According to a Texas Southern statement,  Rice University and the University of Houston are also part of the five-year program called the Alliances for Graduate Education and the Professoriate (AGEP) Strengthening Training and Resources for Inclusion in Data Engineering and Sciences (STRIDES).

“We can’t overstate how important this project is,” said the grant’s principal investigator, Reginald DesRoches (second from right in the photo).

DesRoches is dean of Rice’s Brown School of Engineering and a professor of civil and environmental engineering and of mechanical engineering.

“Although the grant is focused on getting more underrepresented minority Ph.D. and postdoctoral fellows into academia, this will have a direct impact on diverse undergraduates pursuing degrees in the data engineering and data science fields,” he said.

The project will work in tandem with another AGEP grant to Rice, Georgia Tech, Florida A&M University and the University of Colorado focused on advancing under-represented minority postdoctoral researchers into faculty positions.

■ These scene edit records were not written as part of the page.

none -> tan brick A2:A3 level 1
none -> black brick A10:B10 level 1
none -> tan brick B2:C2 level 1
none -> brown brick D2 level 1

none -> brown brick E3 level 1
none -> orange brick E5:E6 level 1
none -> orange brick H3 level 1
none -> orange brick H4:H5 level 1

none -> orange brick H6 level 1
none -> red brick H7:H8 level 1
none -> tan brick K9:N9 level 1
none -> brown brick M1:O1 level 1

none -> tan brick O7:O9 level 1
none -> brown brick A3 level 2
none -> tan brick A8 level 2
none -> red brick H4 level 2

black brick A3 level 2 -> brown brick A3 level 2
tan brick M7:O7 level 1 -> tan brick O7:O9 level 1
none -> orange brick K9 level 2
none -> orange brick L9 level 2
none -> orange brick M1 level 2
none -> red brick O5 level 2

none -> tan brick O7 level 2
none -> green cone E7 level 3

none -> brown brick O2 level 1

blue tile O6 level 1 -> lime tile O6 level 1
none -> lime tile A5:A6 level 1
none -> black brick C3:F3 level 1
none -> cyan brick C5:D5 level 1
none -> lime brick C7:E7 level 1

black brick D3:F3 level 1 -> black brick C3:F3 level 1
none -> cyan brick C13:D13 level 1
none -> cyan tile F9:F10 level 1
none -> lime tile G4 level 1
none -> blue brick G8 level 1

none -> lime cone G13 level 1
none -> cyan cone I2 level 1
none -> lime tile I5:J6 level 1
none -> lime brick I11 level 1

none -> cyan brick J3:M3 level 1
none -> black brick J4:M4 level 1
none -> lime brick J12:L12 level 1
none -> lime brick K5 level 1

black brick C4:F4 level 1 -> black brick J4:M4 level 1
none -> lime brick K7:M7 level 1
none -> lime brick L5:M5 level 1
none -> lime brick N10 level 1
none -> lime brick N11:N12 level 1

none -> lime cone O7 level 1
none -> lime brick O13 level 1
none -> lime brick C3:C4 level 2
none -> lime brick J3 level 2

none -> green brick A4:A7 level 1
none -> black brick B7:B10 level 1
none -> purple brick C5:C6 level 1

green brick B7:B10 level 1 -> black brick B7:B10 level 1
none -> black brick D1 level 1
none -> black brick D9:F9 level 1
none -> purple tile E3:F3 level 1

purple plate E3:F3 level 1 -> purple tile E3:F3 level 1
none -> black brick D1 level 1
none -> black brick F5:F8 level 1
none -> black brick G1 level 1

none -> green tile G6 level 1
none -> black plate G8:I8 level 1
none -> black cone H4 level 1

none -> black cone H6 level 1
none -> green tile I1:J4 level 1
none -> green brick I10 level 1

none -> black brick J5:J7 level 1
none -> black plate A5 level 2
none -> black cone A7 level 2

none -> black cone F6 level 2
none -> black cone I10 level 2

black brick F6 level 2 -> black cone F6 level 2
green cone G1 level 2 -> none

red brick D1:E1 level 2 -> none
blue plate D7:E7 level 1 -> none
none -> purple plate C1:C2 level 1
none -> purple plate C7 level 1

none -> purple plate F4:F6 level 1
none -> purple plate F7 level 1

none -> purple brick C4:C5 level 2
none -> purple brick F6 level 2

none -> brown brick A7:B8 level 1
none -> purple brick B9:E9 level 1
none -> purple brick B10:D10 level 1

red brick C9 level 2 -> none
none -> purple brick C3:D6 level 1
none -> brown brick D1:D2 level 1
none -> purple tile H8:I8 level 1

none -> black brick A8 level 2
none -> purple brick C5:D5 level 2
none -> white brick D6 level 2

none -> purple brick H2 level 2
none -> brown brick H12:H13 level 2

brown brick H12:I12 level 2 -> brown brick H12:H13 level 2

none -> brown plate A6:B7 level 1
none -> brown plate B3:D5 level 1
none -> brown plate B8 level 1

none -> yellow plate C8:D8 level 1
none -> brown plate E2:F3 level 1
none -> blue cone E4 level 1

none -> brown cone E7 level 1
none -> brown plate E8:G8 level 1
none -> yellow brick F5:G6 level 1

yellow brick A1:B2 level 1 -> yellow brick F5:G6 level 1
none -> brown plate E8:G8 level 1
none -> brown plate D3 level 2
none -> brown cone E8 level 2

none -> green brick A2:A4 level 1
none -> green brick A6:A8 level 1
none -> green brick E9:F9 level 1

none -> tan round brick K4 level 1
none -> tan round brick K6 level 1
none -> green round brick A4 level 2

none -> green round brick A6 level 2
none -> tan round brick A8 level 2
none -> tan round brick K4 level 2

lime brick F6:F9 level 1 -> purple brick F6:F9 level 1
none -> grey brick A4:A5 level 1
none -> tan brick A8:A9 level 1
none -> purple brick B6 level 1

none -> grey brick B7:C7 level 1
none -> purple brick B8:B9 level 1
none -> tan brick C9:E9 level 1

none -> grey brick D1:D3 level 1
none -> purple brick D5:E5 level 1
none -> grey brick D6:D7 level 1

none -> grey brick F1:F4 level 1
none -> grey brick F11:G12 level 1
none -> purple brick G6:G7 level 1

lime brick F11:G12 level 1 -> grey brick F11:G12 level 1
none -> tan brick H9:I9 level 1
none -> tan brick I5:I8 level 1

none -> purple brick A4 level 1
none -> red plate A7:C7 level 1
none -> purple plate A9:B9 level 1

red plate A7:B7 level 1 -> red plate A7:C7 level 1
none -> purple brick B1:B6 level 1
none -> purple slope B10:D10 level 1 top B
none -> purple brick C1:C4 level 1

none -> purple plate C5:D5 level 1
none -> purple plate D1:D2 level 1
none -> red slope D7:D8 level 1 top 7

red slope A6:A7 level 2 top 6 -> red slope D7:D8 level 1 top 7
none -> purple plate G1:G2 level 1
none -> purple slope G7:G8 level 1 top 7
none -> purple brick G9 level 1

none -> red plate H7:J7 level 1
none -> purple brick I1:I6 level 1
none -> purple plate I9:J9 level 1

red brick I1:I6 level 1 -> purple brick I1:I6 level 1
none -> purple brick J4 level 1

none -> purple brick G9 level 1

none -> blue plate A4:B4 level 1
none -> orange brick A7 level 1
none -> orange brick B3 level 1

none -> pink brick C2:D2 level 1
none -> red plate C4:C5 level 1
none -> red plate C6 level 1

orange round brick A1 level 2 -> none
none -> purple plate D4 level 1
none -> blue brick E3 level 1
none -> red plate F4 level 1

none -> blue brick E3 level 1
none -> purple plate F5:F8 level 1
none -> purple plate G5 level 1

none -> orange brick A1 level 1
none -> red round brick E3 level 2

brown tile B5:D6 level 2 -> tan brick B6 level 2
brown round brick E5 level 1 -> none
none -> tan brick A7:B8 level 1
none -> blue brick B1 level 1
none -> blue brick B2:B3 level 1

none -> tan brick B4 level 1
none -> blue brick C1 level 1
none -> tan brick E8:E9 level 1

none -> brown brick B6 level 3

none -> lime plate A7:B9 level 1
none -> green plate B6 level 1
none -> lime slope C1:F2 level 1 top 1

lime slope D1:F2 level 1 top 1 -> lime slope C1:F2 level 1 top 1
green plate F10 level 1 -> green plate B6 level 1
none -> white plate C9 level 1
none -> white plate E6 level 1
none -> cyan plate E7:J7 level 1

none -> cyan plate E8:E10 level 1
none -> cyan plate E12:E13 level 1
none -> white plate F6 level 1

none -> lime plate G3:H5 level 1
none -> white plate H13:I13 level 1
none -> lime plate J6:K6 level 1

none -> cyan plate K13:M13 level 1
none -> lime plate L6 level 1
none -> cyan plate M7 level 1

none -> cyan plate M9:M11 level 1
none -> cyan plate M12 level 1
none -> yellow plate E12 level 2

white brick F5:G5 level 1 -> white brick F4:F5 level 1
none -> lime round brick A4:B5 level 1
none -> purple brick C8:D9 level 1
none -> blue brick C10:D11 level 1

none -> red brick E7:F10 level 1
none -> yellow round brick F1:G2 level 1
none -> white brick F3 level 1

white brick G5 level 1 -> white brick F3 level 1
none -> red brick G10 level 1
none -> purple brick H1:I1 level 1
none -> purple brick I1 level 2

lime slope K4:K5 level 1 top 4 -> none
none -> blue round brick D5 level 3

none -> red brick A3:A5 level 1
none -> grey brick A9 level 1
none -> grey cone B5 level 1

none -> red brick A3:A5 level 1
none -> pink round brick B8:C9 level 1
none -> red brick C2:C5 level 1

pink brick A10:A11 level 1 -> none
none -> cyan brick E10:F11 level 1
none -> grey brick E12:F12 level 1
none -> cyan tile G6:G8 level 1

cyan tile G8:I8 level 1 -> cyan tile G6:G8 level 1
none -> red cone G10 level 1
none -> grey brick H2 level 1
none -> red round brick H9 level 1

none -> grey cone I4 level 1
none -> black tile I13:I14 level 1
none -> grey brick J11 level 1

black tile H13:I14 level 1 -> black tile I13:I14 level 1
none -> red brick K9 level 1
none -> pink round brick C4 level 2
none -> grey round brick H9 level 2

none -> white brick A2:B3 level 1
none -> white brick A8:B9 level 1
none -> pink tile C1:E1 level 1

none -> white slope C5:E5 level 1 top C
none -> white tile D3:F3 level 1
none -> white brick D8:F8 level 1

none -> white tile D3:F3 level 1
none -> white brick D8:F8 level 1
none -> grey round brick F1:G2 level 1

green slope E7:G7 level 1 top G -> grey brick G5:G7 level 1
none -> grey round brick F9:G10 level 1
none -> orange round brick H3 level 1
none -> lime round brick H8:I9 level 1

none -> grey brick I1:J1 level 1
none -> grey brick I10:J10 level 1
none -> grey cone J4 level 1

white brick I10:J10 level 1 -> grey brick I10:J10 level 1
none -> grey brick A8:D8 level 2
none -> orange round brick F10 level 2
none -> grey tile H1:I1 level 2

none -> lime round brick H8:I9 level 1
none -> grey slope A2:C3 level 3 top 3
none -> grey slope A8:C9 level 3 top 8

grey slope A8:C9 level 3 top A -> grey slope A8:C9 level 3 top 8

“This project award arrives at the right time,”  said TSU computer science professor Wei  Wayne Li (right). “With the nation addressing a gap between the underrepresented minority (URM) and non-URM undergraduate and graduate students, and with our universities and colleges struggling to recruit, retain and promote URM STEM faculty.” Li is a director of the NSF Center for Research on Complex Networks based at Texas Southern University.